▶ _The input_
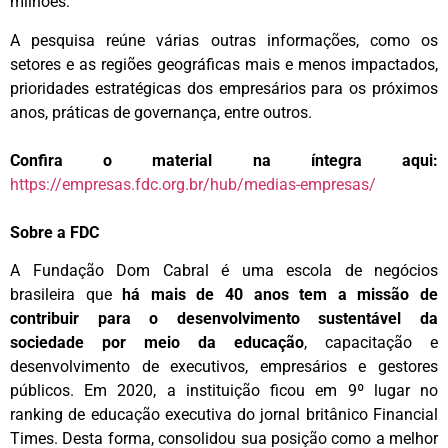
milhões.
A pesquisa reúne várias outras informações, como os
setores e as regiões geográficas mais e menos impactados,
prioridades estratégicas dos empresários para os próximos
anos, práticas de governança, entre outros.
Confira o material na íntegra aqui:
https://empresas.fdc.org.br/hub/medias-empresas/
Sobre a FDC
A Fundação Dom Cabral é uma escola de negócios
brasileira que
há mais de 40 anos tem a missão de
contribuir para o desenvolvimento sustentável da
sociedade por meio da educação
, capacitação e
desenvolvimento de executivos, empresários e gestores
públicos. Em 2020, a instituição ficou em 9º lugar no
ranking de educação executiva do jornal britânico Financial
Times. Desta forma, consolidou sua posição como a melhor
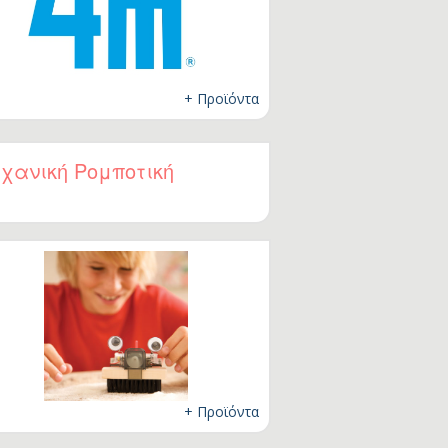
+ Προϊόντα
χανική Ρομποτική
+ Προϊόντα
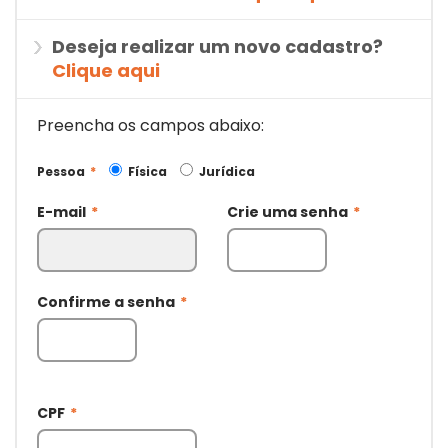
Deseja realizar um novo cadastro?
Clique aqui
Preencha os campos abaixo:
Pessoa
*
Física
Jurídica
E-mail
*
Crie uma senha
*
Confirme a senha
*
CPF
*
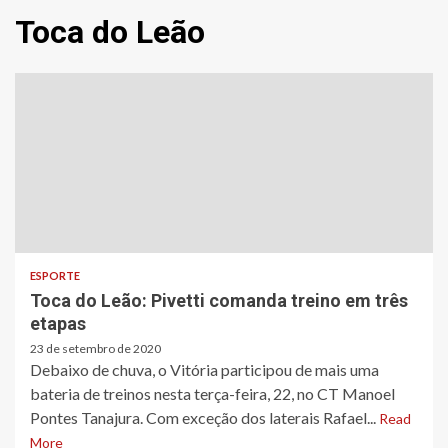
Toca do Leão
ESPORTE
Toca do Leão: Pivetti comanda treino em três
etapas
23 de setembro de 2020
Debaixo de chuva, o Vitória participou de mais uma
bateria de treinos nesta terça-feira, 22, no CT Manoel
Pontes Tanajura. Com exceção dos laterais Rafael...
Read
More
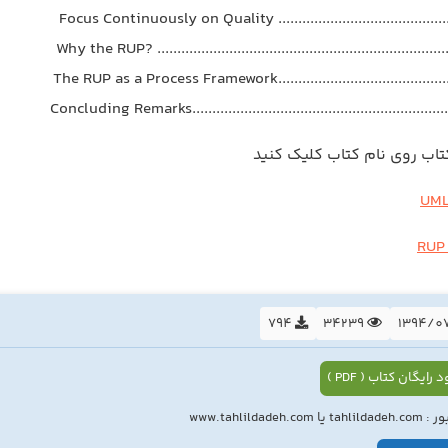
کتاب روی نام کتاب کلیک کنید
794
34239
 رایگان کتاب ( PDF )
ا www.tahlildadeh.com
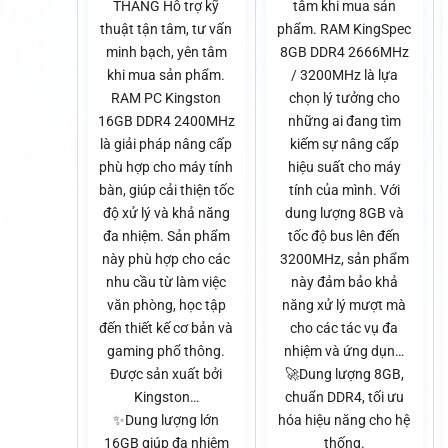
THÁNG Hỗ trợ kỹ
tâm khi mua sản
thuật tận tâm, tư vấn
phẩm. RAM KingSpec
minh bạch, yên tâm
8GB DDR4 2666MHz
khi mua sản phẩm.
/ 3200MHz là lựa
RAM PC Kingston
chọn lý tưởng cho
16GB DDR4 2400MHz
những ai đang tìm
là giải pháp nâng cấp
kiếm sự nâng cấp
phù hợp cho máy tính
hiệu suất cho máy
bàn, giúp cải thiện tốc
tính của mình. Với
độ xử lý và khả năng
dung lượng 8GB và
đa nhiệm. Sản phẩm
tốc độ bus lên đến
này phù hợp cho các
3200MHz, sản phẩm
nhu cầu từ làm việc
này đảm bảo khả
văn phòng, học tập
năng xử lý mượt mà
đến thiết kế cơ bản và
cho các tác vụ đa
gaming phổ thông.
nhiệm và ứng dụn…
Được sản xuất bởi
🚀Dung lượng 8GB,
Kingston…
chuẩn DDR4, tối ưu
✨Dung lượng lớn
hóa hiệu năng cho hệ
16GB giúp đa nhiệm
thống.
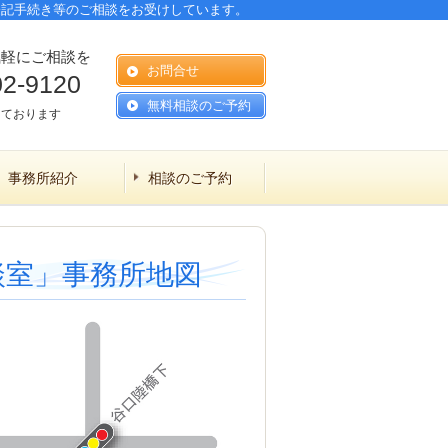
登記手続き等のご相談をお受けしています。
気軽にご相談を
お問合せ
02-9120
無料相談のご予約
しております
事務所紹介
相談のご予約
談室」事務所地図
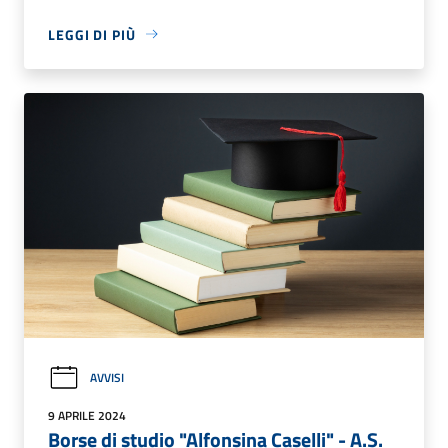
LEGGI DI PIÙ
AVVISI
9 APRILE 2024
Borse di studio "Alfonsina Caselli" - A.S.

▶ _Problem_
You are asked to output the records precisely as they appear, minus any pictures.

▶ _Task result_
milhões.
A pesquisa reúne várias outras informações, como os
setores e as regiões geográficas mais e menos impactados,
prioridades estratégicas dos empresários para os próximos
anos, práticas de governança, entre outros.
Confira o material na íntegra aqui:
https://empresas.fdc.org.br/hub/medias-empresas/
Sobre a FDC
A Fundação Dom Cabral é uma escola de negócios
brasileira que
há mais de 40 anos tem a missão de
contribuir para o desenvolvimento sustentável da
sociedade por meio da educação
, capacitação e
desenvolvimento de executivos, empresários e gestores
públicos. Em 2020, a instituição ficou em 9º lugar no
ranking de educação executiva do jornal britânico Financial
Times. Desta forma, consolidou sua posição como a melhor
+ Προϊόντα
χανική Ρομποτική
+ Προϊόντα
Deseja realizar um novo cadastro?
Clique aqui
Preencha os campos abaixo:
Pessoa
*
Física
Jurídica
E-mail
*
Crie uma senha
*
Confirme a senha
*
CPF
*
Toca do Leão
ESPORTE
Toca do Leão: Pivetti comanda treino em três
etapas
23 de setembro de 2020
Debaixo de chuva, o Vitória participou de mais uma
bateria de treinos nesta terça-feira, 22, no CT Manoel
Pontes Tanajura. Com exceção dos laterais Rafael...
Read
More
کتاب روی نام کتاب کلیک کنید
794
34239
 رایگان کتاب ( PDF )
ا www.tahlildadeh.com
THÁNG Hỗ trợ kỹ
tâm khi mua sản
thuật tận tâm, tư vấn
phẩm. RAM KingSpec
minh bạch, yên tâm
8GB DDR4 2666MHz
khi mua sản phẩm.
/ 3200MHz là lựa
RAM PC Kingston
chọn lý tưởng cho
16GB DDR4 2400MHz
những ai đang tìm
là giải pháp nâng cấp
kiếm sự nâng cấp
phù hợp cho máy tính
hiệu suất cho máy
bàn, giúp cải thiện tốc
tính của mình. Với
độ xử lý và khả năng
dung lượng 8GB và
đa nhiệm. Sản phẩm
tốc độ bus lên đến
này phù hợp cho các
3200MHz, sản phẩm
nhu cầu từ làm việc
này đảm bảo khả
văn phòng, học tập
năng xử lý mượt mà
đến thiết kế cơ bản và
cho các tác vụ đa
gaming phổ thông.
nhiệm và ứng dụn…
Được sản xuất bởi
🚀Dung lượng 8GB,
Kingston…
chuẩn DDR4, tối ưu
✨Dung lượng lớn
hóa hiệu năng cho hệ
16GB giúp đa nhiệm
thống.
登記手続き等のご相談をお受けしています。
気軽にご相談を
お問合せ
02-9120
無料相談のご予約
しております
事務所紹介
相談のご予約
談室」事務所地図
LEGGI DI PIÙ
AVVISI
9 APRILE 2024
Borse di studio "Alfonsina Caselli" - A.S.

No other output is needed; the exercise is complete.